EXERCISE -> Can you transcribe everything from "The success of" down to "become economically feasible." in the natural gas passage below, word for word?

SOURCE DOCUMENT ->
----------

Production in western states (California, Colorado, Montana, Nevada, Utah and Wyoming) has helped to make up for declining production from Texas, Louisiana, New Mexico and Oklahoma, while Alaskan production has remained steady (Exhibit 5-7).26
In the 1980s, horizontal or “slant-hole” drilling came into widespread use in the prolific Austin Chalk (Giddings) gas fields east of Austin (Exhibit 5-8). This technique allows producers to drill vertically and then horizontally, to access multiple permeable zones associated with vertical geologic faults. In 1993, the chairman of Oryx Energy Co., at the time a major producer in the Austin Chalk, noted that the costs of drilling horizontal wells were about 50 percent higher than that for vertical wells, but the daily production was three to five times higher.27 Gas production in the Austin Chalk formation was very high for several years, but has fallen slightly since.28
Today, horizontal drilling also is used in the Barnett Shale trend, extending south and west from Fort Worth over parts of 19 counties (Exhibit 5-9). The Barnett Shale is one of the most active natural gas production zones in the state and the nation. It contains more than 26 trillion cubic feet of natural gas locked up in a “tight” shale formation.29 (A tight formation is one in which hydrocarbons are trapped in rock of particularly low permeability and low porosity.) Producers use large volumes of fresh water injected down hole to fracture or “frac” the shale and release the gas.
The success of the Barnett Shale production zone has spurred efforts to produce gas in many other areas and geological formations that were previously considered unrecoverable or uneconomic. These “unconventional gas” sources include tight gas sands, shales and coalbeds. Producers have known about these unconventional resources for decades, but relatively low gas prices prevented their exploitation until recently. Unconventional gas production requires permeability enhancement of the reservoir rock, which is accomplished by “frac” techniques. Because of this requirement, each well may be more difficult and more expensive than regular drilling for conventional sources of gas. Only when natural gas prices are high does producing from unconventional sources become economically feasible.
Unconventional gas resources tend to cover large contiguous areas, however, creating economies of scale for operators who specialize in such drilling. Now that gas prices consistently are above $5-6 per Mcf, activity and production has increased dramatically. About 31 percent of current U.S. gas production comes from these unconventional resources. Many of the major unconventional gas fields in Texas (such as East Newark Barnett, Oak Hill Cotton Valley, Carthage Cotton Valley, Sawyer Canyon and Ozona Canyon) have significantly increased production in the past decade. Continued growth in unconventional gas production is expected in Texas and the U.S.30
Gathering and Distribution
The first and smallest component of the pipeline system is a gathering line, generally less than eight inches in diameter, usually located in rural areas and operating under low pressure. Many states, including Texas, do not regulate these lines. Before the gas travels from the area of production, it is processed to remove liquids and non-hydrocarbon gases to become pipeline quality. It then is placed in ever-larger pipelines known as transmission lines, which can be up to 48 inches or more in diameter. These pipelines operate at higher pressures and if they cross state boundaries, become regulated by the Federal Energy Regulatory Commission (FERC).

----------

SOURCE MATERIAL ->
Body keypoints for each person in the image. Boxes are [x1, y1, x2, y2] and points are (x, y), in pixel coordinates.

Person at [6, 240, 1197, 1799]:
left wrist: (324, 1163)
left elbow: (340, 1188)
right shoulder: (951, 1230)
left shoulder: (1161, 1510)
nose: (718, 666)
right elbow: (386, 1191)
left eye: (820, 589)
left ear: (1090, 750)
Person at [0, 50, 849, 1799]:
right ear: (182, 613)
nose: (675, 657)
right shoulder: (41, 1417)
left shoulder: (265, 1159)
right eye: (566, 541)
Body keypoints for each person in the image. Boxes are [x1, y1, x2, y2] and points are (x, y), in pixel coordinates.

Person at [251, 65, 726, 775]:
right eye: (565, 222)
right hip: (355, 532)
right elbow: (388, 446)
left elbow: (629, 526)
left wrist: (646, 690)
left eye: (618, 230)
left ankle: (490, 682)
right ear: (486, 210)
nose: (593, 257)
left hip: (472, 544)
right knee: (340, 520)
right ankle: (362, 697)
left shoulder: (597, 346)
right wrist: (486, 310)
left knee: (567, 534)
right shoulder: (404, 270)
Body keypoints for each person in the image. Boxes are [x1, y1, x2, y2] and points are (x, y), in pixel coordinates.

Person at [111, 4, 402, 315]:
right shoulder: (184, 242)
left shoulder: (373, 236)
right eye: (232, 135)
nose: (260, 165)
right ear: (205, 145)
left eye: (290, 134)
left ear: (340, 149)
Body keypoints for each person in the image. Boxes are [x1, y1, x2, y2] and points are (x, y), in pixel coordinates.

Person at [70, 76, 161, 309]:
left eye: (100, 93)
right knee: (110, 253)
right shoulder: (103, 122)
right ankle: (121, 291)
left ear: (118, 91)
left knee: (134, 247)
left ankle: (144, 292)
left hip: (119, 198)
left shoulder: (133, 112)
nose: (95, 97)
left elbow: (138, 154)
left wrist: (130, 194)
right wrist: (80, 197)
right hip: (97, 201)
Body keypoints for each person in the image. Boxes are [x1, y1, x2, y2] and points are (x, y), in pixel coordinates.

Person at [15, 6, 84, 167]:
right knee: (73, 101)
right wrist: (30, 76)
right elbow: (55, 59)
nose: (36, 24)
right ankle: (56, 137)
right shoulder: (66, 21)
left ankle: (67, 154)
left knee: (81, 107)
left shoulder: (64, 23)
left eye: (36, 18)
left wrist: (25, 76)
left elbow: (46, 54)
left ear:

----------

REPLY ->
The success of the Barnett Shale production zone has spurred efforts to produce gas in many other areas and geological formations that were previously considered unrecoverable or uneconomic. These “unconventional gas” sources include tight gas sands, shales and coalbeds. Producers have known about these unconventional resources for decades, but relatively low gas prices prevented their exploitation until recently. Unconventional gas production requires permeability enhancement of the reservoir rock, which is accomplished by “frac” techniques. Because of this requirement, each well may be more difficult and more expensive than regular drilling for conventional sources of gas. Only when natural gas prices are high does producing from unconventional sources become economically feasible.